(Reading text)

Fig. 5: Cancer cell fraction (CCF) analysis.
figure 5

Clonal and subclonal status of putative ESCC driver and frequently mutated genes across patients. denotes patients HK5, HK6, and HK13 showed the highest proportion of subclonal status among putative ESCC driver genes.

Conclusions

ESCC patients are at high risk to develop multiple primary cancers in the upper aerodigestive tract, especially at the hypopharynx and larynx [3, 47]. Our key findings of the alcohol exposure-related mutational signature present in all eight dual ESCC/HPC patients provide aetiologic insight implicating alcohol consumption being involved in dual ESCC/HPC carcinogenesis, as previously postulated by the field cancerization theory. Future verification studies are needed to substantiate this novel observation about alcohol-related mutational signature COSMIC 16 and analysis of dual synchronous ESCC/HPC cancers related to alcohol exposure. Current data from both clonality analysis and distinctive genomic profiles suggest multicentricity independent origin of clonal evolution rather than the clonal expansion of common neoplastic clones giving rise to dual primary ESCC/HPC. Our data indicate that M-WES assessment of ITH is needed to improve prognostication and lays the groundwork required to unravel the underlying genetic pathogenesis for the identification of novel therapeutic options and biomarkers for early screening, prediction and prognostication of treatment outcomes to improve survival for this deadly cancer.

(End Reading text)

#### Work order A
Rewrite the ESCC text between "Fig. 5: Cancer" and "ESCC driver genes.", inclusive, with "patients" replaced by "cases".
#### Work order B
Can you condense the paragraph of the ESCC text that begins "ESCC patients are at high risk" into a shorter version that keeps its main facts?
Rely on the ESCC text alone for these.

(Records supplied)

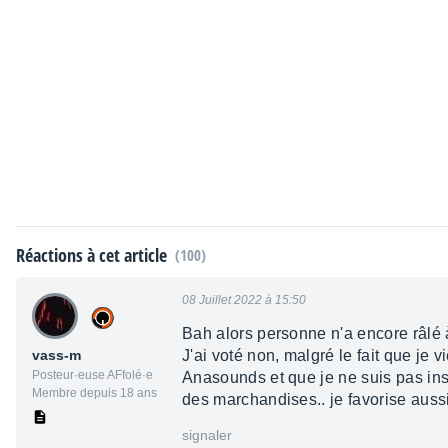
Réactions à cet article
(100)
08 Juillet 2022 à 15:50
Bah alors personne n'a encore râlé
vass-m
J'ai voté non, malgré le fait que j
Posteur·euse AFfolé·e
Anasounds et que je ne suis pas ins
Membre depuis 18 ans
des marchandises.. je favorise auss
signaler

(End Records supplied)

#### Expected answer A
Fig. 5: Cancer cell fraction (CCF) analysis.
figure 5

Clonal and subclonal status of putative ESCC driver and frequently mutated genes across cases. denotes cases HK5, HK6, and HK13 showed the highest proportion of subclonal status among putative ESCC driver genes.

#### Expected answer B
ESCC patients face a high risk of multiple primary cancers in the upper aerodigestive tract, especially the hypopharynx and larynx. All eight dual ESCC/HPC patients showed the alcohol exposure-related mutational signature. This implicates alcohol consumption in dual ESCC/HPC carcinogenesis, as the field cancerization theory postulated, though verification studies are still needed. Clonality analysis and distinctive genomic profiles point to independent multicentric origins rather than expansion of common neoplastic clones. M-WES assessment of ITH is needed to improve prognostication. It also lays groundwork for finding novel therapies and biomarkers for early screening and for predicting treatment outcomes.